I have been busy ! Or that's what it feels like anyway with two part-time jobs on the go - I keep trying to find time to write stuff in here, keep trying to catch the ideas as they appear, but then something else comes up and I lose the thread and well, you know ...
But hey, it's my blog and if I write it every day or once a month is really up to me - though I do get little feelings of guilt at times when I leave it too long, like a pot-plant I've neglected to water.
I gave my annual guest lecture on AIDS and me a few weeks, called "Living My Death" - I do it in for a paper here at the University of Auckland called "The Sociology of Death & Dying", taught by the wonderful Dr Tracey Mcintosh.
I get to weave my own life story through an academic exploration of theories of death, gay social history and AIDS - it is something I really enjoy, but also find quite tiring, and it's also very revealing in many ways - personal narratives have to be to work I guess. And I get to talk about sex and death a lot. But it was good. And I enjoy getting a solid round of applause at the end of a lecture - that doesn't happen all that often.
I try to situate the lecture in the context of gay history of the last 50 years or so, because I think you need to know aspects of our culture to understand what happened, anyway, after the lecture was over, a young gay guy, mid 20s or so, came up to me and we had a conversation something like this.
"I don't understand - you mean the police used to come into gay bars and be able to arrest people just because they were gay?"
"Sometimes, or if they didn't arrest people they could drag us all out on the street and ask to check ID but yeah, the cops could and did just walk in and hassle gay bars and the people in them."
"But I just don't understand why they'd do it?"
"We were illegal, it was easy work for lazy cops, and no-one really cared that much."
"Arresting people just because they're queer? It makes no sense!"
He was right - it makes no sense, not today - back then it did.

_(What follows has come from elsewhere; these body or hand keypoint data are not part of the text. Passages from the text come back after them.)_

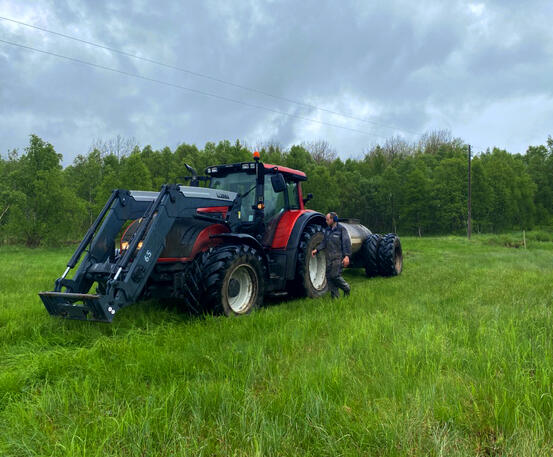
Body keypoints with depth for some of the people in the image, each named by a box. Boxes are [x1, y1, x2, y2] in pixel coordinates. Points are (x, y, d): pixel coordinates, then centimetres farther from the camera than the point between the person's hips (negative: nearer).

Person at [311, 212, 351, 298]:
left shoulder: (341, 229, -6)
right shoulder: (327, 229, 13)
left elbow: (347, 243, -10)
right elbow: (324, 242, 14)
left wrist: (347, 256, -18)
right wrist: (317, 249, -1)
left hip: (338, 256, -7)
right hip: (329, 257, 7)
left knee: (335, 275, -11)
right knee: (329, 276, 5)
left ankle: (346, 288, 15)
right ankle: (335, 296, 14)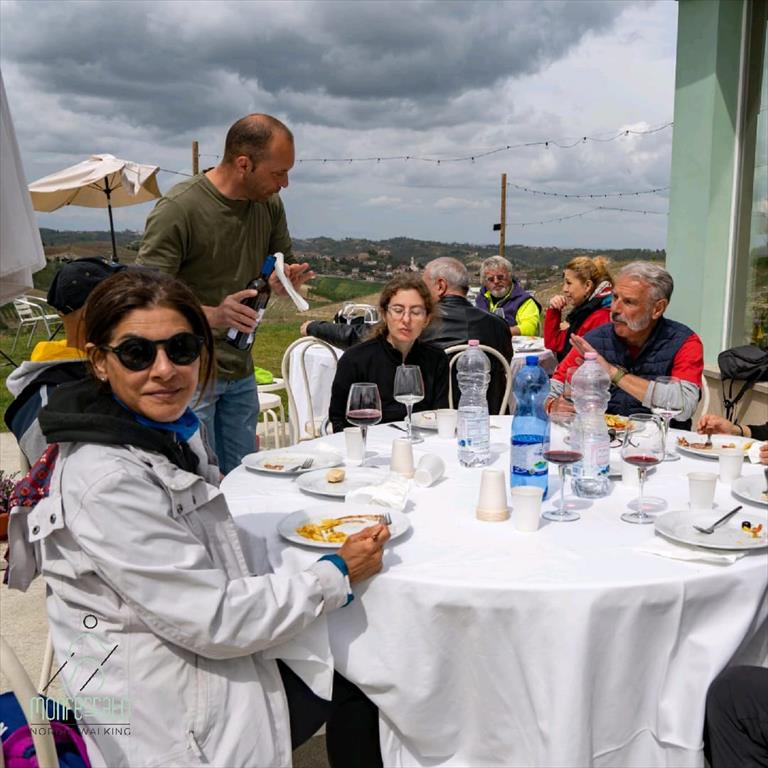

Shame permeated our world in those days - I'm lucky enough to have only caught the tail end of it, I was able to come out in a time of change, when Gay Liberation and Gay Pride were working to being about the changes young queers like this student now thankfully are able to take for granted.
But he was born in 1986 he told me, the year that we became legal in New Zealand. I felt kinda old when he told me that ...
I got to meet the people running the new Pride Festival here in Auckland, hearing their side of the "One Community" idea. Now I gather it's going to be "One community, many cultures" an improvement I guess.
It was good to hear their point of view. In my last blog I talked about how I just can't see us as being "One Community", which they'd put up as one of their central themes, for the parade at least. Now they've moved on to "One Community, Many Cultures" which is much better. I'd argue it's still not all that accurate and sounds more like PR puffery than anything else but hey, I'm a sociologist by training, I've written and taught about "Gay Auckland" so yeah, I have an opinion. In fact I did my other standing guest lecture on "Gay Auckland" a few weeks ago. But I appreciated the chance to talk with them, and I'm really glad they've taken all the hard work on.
My fears that it will be a nice family-friendly-don't-upset-the-straights parade remain, but hey, I'm very open to being proved wrong.
Part of my new job involves updating and creating resources for services that might have queer clients. I've been updating an old contact list, counselling services, community support etc. It gives an interesting little snapshot of where things were in 2001.
We had a Pride Centre back then - based in where Rainbow Youth is today. I think that was the second Pride Centre we've had, wasn't there on before that in town, around Federal Street? Maybe this third attempt will last longer. Perhaps not signing a lease might help - just rent space as and when.
There were two specific community support services linked to the AIDS Foundation, one for Maori, and one for Pasifika people. Both gone now.
And we had Gayline/Lesbianline instead of OUTline. Given all the rumours of crisis ( a clusterfuck of idiocy and poor Board leadership or just "normal organisational change"seem to be the two main stories, depending who you talk to) flying around about OUTline at the moment you have to wonder if that will be on the list in 10 years time too. I hope so, it's a service we really need. I really hope their Board can keep it all going.
And it's election time for the NZAF Board of Trustees. Ah, happy memories. I did enjoy my term on that Board a lot. I met some great people and it was really fascinating seeing how an NGO like that operates. Great to see such a talented group of people applying.
And I'm another year older - 51! Seeing I was told by a Dr in London in 1988 that I'd most likely be dead in 2 years, I'm quite happy about that.